Hayk Amirbekyan is the perfect example. A U of T student who competes in taekwondo on a national and international level, Amirbekyan has been practicing martial arts for 17 years. During that time, he has won several provincial titles and has become a national heavyweight taekwondo champion. Amirbekyan’s performance in the 2017 National Team trials afforded him the opportunity to represent Canada at the Summer Universiade in Taipei this August.

An international biannual sporting event, the Universiade is hosted by the International University Sports Federation, an organization that aims to “propagate sports values and promote sports practice in perfect synergy and complementarity with the university spirit.”

Canada does not finance its athletes for the event, which has left Amirbekyan in the position of having to self-finance the $2,425 trip through crowdfunding. The Varsity sat down with Amirbekyan to speak about his passion and his feelings about this opportunity.

The Varsity: What do you do, and why? 

Hayk Amirbekyan: I do taekwondo. And why do I do [it]? Because it is difficult [and] it is a big challenge for me and I just enjoy pushing myself. And it is the one thing in my life that is consistent so I just feel comfortable, it’s just my way of life — for the competition [and] the glory. 

TV: Was there a point in time when you said, “I love taekwondo, this is what I want to do for a really long time?”

HA: [There were] a bunch of moments. I think when I was around 10 years old when I started learning and immediately I realized that I was really flexible [and] I had good motor skills, for taekwondo at least. I wasn’t really a good athlete in anything else. When we played soccer, basketball, or anything else like that in high school I was not good, but just specifically with taekwondo I was good and I just realized that I had a lot of potential. It could be the video games as well, I was playing a lot of Tekken, a lot of Mortal Kombat. I was watching Bruce Lee, Van Damme, so even before I started training I had already been inspired.

TV: Have you been dreaming about this?

HA: This specific tournament, no. I have always dreamed about going to the Olympics or World Championships and winning a medal there. I didn’t make the world championship team this year because I placed second at nationals, I was supposed to place first at nationals to make the world championship team. So, the highest ranking university student gets the [Universiade] spot and that was me.

TV: What does that mean to teach Taekwondo? Who do you want to teach, and why is that so important to you?

HA: I’m a good teacher. I’m patient. I can understand what a lot people are doing wrong because I’ve made a lot of mistakes.

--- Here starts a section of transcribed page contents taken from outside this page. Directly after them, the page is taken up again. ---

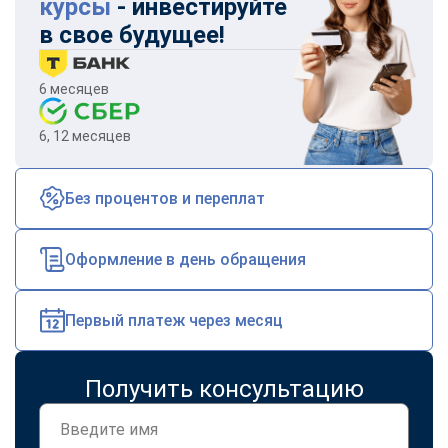
курсы
- инвестируйте
в свое будущее!
6 месяцев
6, 12 месяцев
Без процентов и переплат
Оформление в день обращения
Первый платеж через месяц
Получить консультацию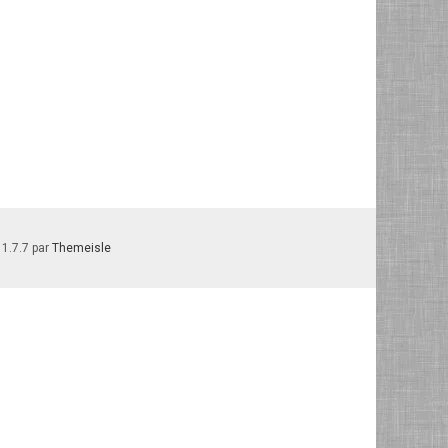
 1.7.7 par
Themeisle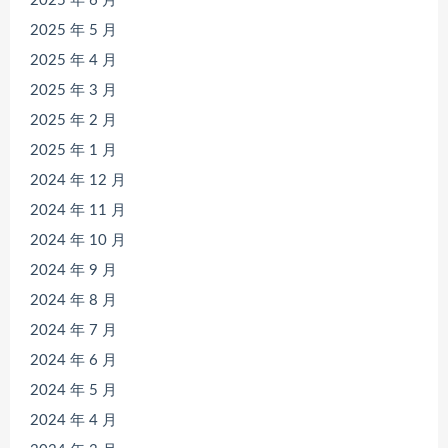
2025 年 6 月
2025 年 5 月
2025 年 4 月
2025 年 3 月
2025 年 2 月
2025 年 1 月
2024 年 12 月
2024 年 11 月
2024 年 10 月
2024 年 9 月
2024 年 8 月
2024 年 7 月
2024 年 6 月
2024 年 5 月
2024 年 4 月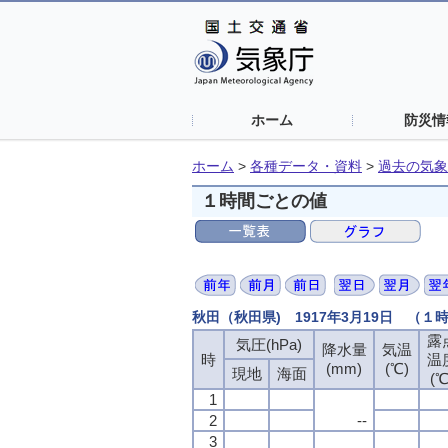
ホーム
防災情
ホーム
>
各種データ・資料
>
過去の気象
１時間ごとの値
秋田（秋田県) 1917年3月19日 （１
露
気圧(hPa)
降水量
気温
時
温
(mm)
(℃)
現地
海面
(℃
1
2
--
3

I wasn’t good right away. I had a lot of talents, but there were a lot of things I had to fix in my own technique. I think it’s fun. I love sparring with people, even with my friends. I’m always punching them or forcing them to block gently. That’s just how I like to interact with people. For me, it’s just fun. If everyone knew how to spar, that would be awesome. 

If you’re fighting off of your aggression and brute force, you will not win in taekwondo. You need an extreme amount of self-control. You need to be doing the right thing all the time. It teaches you to do the right thing all the time.

TV: How does Taekwondo help kids?

HA: I am teaching a group of two to six year-olds right now. It’s not even martial arts, it’s just coordination. That’s the biggest benefit. I am teaching them to hop, I’m teaching them to run, I’m teaching them to crawl. Just building strength and body awareness. That’s what it [is] good for. 

TV: What is the best way to support you?

HA: I actually have a “MAKEACHAMP” account which is similar to GoFundMe, but just for athletes. I started the campaign because the whole trip is self-funded. Everyone’s trip to the World Games is self-funded for Canadian athletes. I started the campaign to raise money. I am also going to be starting martial arts classes, so hopefully that will bring in more money as well.